Un taxidermista capturó un pájaro espléndido. Cuando alzó el cuchillo para matarlo el pájaro le rogó: «Perdóname la vida. Tengo pequeñuelos. A cambio te daré tres consejos, muy sencillos, pero muy útiles.» El taxidermista se admiró de que un pájaro pudiera hablar en el lenguaje humano y le prometió libertad si el consejo era bueno.

El pájaro dio el siguiente consejo: «Primero, no creas ninguna cosa estúpida, no importa quien sea el que te hable. Segundo, nunca te arrepientas de una cosa buena que hayas hecho. Tercero, nunca trates de alcanzar algo inalcanzable.»

El taxidermista vio la sabiduría de este consejo y dejó ir al pájaro. El pájaro voló a la primera rama y desde allí se burló de él; «Idiota, ¿por qué me has dejado ir? En mi barriga tengo un diamante. Si tú me hubieras desgarrado, habrías sido rico para el resto de tu vida.»

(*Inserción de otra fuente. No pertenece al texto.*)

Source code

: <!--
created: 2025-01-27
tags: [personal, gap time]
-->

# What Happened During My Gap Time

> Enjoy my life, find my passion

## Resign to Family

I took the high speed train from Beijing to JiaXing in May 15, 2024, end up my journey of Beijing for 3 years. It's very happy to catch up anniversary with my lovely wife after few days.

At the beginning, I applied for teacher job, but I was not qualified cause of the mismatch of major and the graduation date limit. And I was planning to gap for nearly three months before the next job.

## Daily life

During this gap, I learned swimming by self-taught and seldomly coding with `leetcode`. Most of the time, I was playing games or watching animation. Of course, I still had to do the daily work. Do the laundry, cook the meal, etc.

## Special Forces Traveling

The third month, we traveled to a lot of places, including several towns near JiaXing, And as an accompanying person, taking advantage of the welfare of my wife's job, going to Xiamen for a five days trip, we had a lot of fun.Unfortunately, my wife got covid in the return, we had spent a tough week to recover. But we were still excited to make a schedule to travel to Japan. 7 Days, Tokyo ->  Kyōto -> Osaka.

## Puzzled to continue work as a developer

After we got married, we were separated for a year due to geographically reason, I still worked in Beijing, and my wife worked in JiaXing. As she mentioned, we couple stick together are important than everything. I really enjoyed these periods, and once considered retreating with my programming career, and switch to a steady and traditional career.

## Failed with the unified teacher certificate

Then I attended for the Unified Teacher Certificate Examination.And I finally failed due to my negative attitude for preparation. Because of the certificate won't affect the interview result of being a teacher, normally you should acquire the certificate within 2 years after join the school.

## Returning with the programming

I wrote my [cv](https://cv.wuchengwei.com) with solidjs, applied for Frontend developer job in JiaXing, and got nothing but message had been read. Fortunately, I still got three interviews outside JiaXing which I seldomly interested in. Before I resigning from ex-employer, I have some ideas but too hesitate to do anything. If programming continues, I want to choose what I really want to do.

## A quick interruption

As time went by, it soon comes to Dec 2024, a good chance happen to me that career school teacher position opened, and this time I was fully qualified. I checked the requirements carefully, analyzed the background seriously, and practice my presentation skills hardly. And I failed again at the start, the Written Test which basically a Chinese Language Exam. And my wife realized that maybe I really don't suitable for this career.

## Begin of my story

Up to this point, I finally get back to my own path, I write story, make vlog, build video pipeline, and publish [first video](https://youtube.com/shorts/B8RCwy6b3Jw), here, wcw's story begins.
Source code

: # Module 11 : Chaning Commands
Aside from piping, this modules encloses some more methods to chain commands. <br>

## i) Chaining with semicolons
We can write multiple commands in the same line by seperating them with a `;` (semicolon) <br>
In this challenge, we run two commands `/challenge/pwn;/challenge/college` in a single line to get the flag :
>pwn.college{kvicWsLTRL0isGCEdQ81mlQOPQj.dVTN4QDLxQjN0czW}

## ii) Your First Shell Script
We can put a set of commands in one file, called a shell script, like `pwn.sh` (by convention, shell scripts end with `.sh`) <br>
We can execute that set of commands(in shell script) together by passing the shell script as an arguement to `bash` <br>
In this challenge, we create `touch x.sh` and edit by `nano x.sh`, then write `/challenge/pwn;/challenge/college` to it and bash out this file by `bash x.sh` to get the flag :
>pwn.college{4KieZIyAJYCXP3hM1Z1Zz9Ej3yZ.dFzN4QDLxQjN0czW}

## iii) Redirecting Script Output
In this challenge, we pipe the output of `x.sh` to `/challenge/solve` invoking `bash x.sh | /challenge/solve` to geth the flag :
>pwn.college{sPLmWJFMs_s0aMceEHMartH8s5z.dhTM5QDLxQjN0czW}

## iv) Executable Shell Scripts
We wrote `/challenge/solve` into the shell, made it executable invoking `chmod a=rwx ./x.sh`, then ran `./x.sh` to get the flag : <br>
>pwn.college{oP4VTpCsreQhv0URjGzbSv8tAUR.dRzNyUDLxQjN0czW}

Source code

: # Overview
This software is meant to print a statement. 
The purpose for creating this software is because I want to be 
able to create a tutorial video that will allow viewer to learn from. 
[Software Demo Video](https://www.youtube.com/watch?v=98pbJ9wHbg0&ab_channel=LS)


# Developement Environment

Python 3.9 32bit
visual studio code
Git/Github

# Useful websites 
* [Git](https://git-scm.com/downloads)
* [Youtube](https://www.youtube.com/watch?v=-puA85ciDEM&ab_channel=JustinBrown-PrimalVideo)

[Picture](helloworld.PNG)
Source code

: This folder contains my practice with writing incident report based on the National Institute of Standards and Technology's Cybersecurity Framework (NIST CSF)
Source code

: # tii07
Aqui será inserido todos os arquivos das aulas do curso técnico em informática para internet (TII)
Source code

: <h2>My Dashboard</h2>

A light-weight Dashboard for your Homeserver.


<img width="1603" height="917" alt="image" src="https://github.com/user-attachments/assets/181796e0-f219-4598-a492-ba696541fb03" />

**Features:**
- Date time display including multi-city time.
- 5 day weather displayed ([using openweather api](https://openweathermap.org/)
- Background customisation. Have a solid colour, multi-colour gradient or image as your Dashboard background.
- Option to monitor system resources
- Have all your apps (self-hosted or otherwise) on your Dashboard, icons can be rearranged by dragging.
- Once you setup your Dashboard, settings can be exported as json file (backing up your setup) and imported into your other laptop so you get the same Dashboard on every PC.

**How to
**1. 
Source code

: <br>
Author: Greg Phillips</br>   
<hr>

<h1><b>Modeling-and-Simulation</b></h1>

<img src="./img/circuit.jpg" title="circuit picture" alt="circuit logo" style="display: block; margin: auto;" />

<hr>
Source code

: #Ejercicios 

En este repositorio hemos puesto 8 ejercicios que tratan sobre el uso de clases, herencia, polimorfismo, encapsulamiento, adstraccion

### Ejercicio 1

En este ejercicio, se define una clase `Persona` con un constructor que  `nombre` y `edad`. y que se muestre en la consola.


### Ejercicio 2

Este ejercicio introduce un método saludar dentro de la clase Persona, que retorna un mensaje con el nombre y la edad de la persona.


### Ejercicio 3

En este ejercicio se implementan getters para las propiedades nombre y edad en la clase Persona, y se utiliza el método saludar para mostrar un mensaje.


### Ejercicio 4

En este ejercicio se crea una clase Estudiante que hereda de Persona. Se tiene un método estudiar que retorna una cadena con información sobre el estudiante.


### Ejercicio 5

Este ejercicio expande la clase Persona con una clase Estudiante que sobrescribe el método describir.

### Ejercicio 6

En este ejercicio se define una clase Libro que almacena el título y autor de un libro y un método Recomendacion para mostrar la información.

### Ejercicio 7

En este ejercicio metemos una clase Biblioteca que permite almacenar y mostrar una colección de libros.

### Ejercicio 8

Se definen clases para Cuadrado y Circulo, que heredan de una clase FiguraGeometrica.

Escuchando ésto, el taxidermista se arrepintió de haberlo liberado y empezó a trepar al árbol para recobrarlo. Pero cuando llegó a la primera rama, el pájaro ya estaba en la segunda, y cuando llegó a la segunda. el pájaro ya estaba en la tercera. Al final perdió el equilibrio, se cayó del árbol y se rompió ambas piernas.

Mientras yacía gimiendo bajo el árbol, el pájaro se acercó y le dijo: «Aceptaste mis tres consejos y los alabaste por ser sabios. ¿Por qué no les hiciste caso por lo menos por cinco minutos? Te dije que no creyeras nada estúpido, sin importar quien lo dijera. ¿Cómo es que creiste que un pájaro tenía un diamante en la barriga? Te dije que nunca te arrepintieras de un hecho bueno. ¿Por qué te has arrepentido de haberme liberado? Te dije que nunca trataras de alcanzar lo inalcanzable. ¿No sabías que no puedes coger a un pájaro con tus manos desnudas? Ustedes los hombres han inventado la radio y pueden escuchar en un país las conversciones de otro país, pero no han descubierto todavía un aparato que los haga capaces de oir con sus oídos lo que sus propias bocas hablan. o creer en su corazón lo que su mente reconoce como justo.»

Tú aceptas la Biblia como la Palabra de Dios. No seas tan sólo un oyente o un lector. sino también un hacedor y realizador.